I'm trying to convert as much raw SQL to use the Django ORM as I can, and I've run into a snag. I'm trying to perform a query similar to this one:
SELECT table.x,
MAX(table.y) AS y,
table.group_category,
table.group_number,
FROM table
GROUP BY table.group_category, table.group_number
So far, what I've been trying has been some permutation of this:
q = MyModel.objects\
.filter(**filter_kwargs)\
.values('group_category', 'group_number')\
.annotate(y=Max('y'))\
.values('x','y','group_category','group_number')
However, this doesn't seem to work. If I exclude the last values()

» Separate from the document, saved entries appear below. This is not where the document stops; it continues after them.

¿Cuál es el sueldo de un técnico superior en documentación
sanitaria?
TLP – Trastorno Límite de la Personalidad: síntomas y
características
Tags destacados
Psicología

, it produces the following (roughly):
SELECT MAX(table.y) AS y,
table.group_category,
table.group_number,
FROM table
GROUP BY table.group_category, table.group_number
It doesn't select table.x
. But if I include the last values()
...
SELECT table.x,
MAX(table.y) AS y,
table.group_category,
table.group_number,
FROM table
GROUP BY x, y, table.group_category, table.group_number
It groups by x, y
. So what clearly seems to be happening is that the all of the values are replaced and annotate uses whatever values the QuerySet is given (because it's evaluated lazily?). The docs on aggregation and values seem to suggest that doing the two values functions in this order would have the desired effect, and I found a writeup (from 2013) that also suggests this. Am I doing something wrong? Is this still possible in the Django ORM? Is there any way for me to do this without using extra() or raw SQL? I tried to keep this example as simple as possible for demonstration purposes, but my actual problem involves a JOIN. Could that be complicating it?
UPDATE 1
I was able to kinda figure it out, however, it still doesn't produce the best version (above) of the SQL query that I want. In order to get the results I needed, I instead perform a query to get MAX(table.y)
, and then use that as a subquery using __in
against the subquery's value. The subquery does the grouping.

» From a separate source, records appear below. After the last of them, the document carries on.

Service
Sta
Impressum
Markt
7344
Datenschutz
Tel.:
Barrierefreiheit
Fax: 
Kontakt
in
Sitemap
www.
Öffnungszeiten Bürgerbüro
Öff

filtered = MyModel.objects.filter(**filter_kwargs)
subq = filtered\
.values('group_category', 'group_number')\
.annotate(y=Max('y'))\
.values_list('y', flat=True)
q = filtered\
.filter(y__in=subq)\
.values('x','y','group_category','group_number')
As I said, that works as in it gets me the results I need. The problem is that it's much slower than just having SELECTs different than the GROUP BYs, because it creates a relatively bulky subquery. I'm not marking this as the answer just yet because it still doesn't produce a query that matches what I really want. Instead, it looks something like this:
SELECT table.x,
table.y,
table.group_category,
table.group_number,
FROM table
WHERE y IN
(SELECT MAX(U0.y) AS y
FROM table U0
GROUP BY U0.group_category, U0.group_number)

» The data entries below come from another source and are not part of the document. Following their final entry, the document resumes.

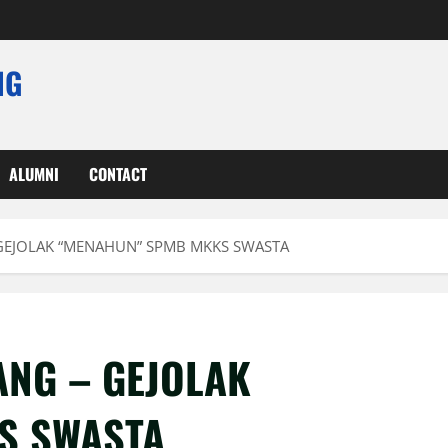
NG
ALUMNI
CONTACT
GEJOLAK “MENAHUN” SPMB MKKS SWASTA
NG – GEJOLAK
S SWASTA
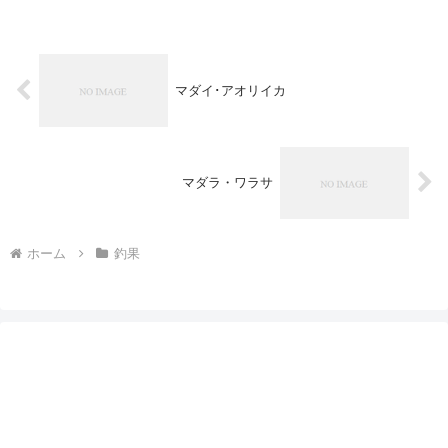
マダイ･アオリイカ
マダラ・ワラサ
ホーム
釣果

Furthermore, it doesn't look like I can even use extra() because it will similarly only add columns to the SELECT clause that are already part of the QuerySet, i.e. values()
.
UPDATE 2
It turns out that my messy workaround does not work, because it gets the MAX of all the y (1 row) and returns it, rather than grouping them together by group_category and group_number and using the MAX
of their y
's, so I'm back to the drawing board.